* BRIEF: Print each line of the listing once more, precisely as given.

* RECORDS SUPPLIED:

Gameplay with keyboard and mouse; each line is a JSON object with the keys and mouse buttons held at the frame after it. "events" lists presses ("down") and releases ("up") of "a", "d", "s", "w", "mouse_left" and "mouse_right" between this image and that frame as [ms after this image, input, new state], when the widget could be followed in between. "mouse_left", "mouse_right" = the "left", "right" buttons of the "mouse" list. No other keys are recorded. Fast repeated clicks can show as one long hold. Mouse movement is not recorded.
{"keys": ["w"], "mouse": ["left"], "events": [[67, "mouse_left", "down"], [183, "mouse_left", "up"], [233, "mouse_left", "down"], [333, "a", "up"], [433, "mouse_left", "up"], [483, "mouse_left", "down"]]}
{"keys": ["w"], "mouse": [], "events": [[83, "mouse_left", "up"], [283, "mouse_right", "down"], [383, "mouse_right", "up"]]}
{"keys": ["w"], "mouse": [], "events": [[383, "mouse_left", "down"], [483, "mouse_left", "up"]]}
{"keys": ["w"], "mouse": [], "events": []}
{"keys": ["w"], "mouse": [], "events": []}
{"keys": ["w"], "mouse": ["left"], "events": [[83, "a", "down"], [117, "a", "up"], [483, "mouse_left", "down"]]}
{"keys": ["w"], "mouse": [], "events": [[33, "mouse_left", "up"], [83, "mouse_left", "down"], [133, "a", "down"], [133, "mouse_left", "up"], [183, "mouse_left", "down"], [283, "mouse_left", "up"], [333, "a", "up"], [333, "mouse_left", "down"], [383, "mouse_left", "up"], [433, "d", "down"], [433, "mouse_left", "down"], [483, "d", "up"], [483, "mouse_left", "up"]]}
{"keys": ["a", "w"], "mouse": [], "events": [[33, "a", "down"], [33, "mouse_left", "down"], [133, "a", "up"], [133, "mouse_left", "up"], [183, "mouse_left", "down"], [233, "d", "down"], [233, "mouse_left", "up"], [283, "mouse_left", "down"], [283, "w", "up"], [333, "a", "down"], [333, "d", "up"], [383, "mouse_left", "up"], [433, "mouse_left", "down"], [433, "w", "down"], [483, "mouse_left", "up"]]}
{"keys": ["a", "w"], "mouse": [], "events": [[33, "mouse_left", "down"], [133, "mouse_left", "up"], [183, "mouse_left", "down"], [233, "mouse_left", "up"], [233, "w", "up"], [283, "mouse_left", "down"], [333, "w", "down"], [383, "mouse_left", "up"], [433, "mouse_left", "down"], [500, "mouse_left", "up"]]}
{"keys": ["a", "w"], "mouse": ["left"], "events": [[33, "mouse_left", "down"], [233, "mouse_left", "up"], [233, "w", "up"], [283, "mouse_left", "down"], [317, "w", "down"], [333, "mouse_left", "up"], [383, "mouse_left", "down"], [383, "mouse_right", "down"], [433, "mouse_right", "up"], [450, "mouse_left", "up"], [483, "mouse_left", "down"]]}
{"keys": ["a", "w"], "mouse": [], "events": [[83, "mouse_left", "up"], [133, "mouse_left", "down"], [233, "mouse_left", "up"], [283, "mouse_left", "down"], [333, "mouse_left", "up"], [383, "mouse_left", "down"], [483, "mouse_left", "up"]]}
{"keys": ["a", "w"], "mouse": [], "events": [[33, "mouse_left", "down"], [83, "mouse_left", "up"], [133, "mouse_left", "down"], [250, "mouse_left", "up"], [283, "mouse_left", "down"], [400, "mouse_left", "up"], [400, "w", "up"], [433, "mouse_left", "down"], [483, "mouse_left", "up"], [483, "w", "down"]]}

* SOLVED EXERCISE:
Gameplay with keyboard and mouse; each line is a JSON object with the keys and mouse buttons held at the frame after it. "events" lists presses ("down") and releases ("up") of "a", "d", "s", "w", "mouse_left" and "mouse_right" between this image and that frame as [ms after this image, input, new state], when the widget could be followed in between. "mouse_left", "mouse_right" = the "left", "right" buttons of the "mouse" list. No other keys are recorded. Fast repeated clicks can show as one long hold. Mouse movement is not recorded.
{"keys": ["w"], "mouse": ["left"], "events": [[67, "mouse_left", "down"], [183, "mouse_left", "up"], [233, "mouse_left", "down"], [333, "a", "up"], [433, "mouse_left", "up"], [483, "mouse_left", "down"]]}
{"keys": ["w"], "mouse": [], "events": [[83, "mouse_left", "up"], [283, "mouse_right", "down"], [383, "mouse_right", "up"]]}
{"keys": ["w"], "mouse": [], "events": [[383, "mouse_left", "down"], [483, "mouse_left", "up"]]}
{"keys": ["w"], "mouse": [], "events": []}
{"keys": ["w"], "mouse": [], "events": []}
{"keys": ["w"], "mouse": ["left"], "events": [[83, "a", "down"], [117, "a", "up"], [483, "mouse_left", "down"]]}
{"keys": ["w"], "mouse": [], "events": [[33, "mouse_left", "up"], [83, "mouse_left", "down"], [133, "a", "down"], [133, "mouse_left", "up"], [183, "mouse_left", "down"], [283, "mouse_left", "up"], [333, "a", "up"], [333, "mouse_left", "down"], [383, "mouse_left", "up"], [433, "d", "down"], [433, "mouse_left", "down"], [483, "d", "up"], [483, "mouse_left", "up"]]}
{"keys": ["a", "w"], "mouse": [], "events": [[33, "a", "down"], [33, "mouse_left", "down"], [133, "a", "up"], [133, "mouse_left", "up"], [183, "mouse_left", "down"], [233, "d", "down"], [233, "mouse_left", "up"], [283, "mouse_left", "down"], [283, "w", "up"], [333, "a", "down"], [333, "d", "up"], [383, "mouse_left", "up"], [433, "mouse_left", "down"], [433, "w", "down"], [483, "mouse_left", "up"]]}
{"keys": ["a", "w"], "mouse": [], "events": [[33, "mouse_left", "down"], [133, "mouse_left", "up"], [183, "mouse_left", "down"], [233, "mouse_left", "up"], [233, "w", "up"], [283, "mouse_left", "down"], [333, "w", "down"], [383, "mouse_left", "up"], [433, "mouse_left", "down"], [500, "mouse_left", "up"]]}
{"keys": ["a", "w"], "mouse": ["left"], "events": [[33, "mouse_left", "down"], [233, "mouse_left", "up"], [233, "w", "up"], [283, "mouse_left", "down"], [317, "w", "down"], [333, "mouse_left", "up"], [383, "mouse_left", "down"], [383, "mouse_right", "down"], [433, "mouse_right", "up"], [450, "mouse_left", "up"], [483, "mouse_left", "down"]]}
{"keys": ["a", "w"], "mouse": [], "events": [[83, "mouse_left", "up"], [133, "mouse_left", "down"], [233, "mouse_left", "up"], [283, "mouse_left", "down"], [333, "mouse_left", "up"], [383, "mouse_left", "down"], [483, "mouse_left", "up"]]}
{"keys": ["a", "w"], "mouse": [], "events": [[33, "mouse_left", "down"], [83, "mouse_left", "up"], [133, "mouse_left", "down"], [250, "mouse_left", "up"], [283, "mouse_left", "down"], [400, "mouse_left", "up"], [400, "w", "up"], [433, "mouse_left", "down"], [483, "mouse_left", "up"], [483, "w", "down"]]}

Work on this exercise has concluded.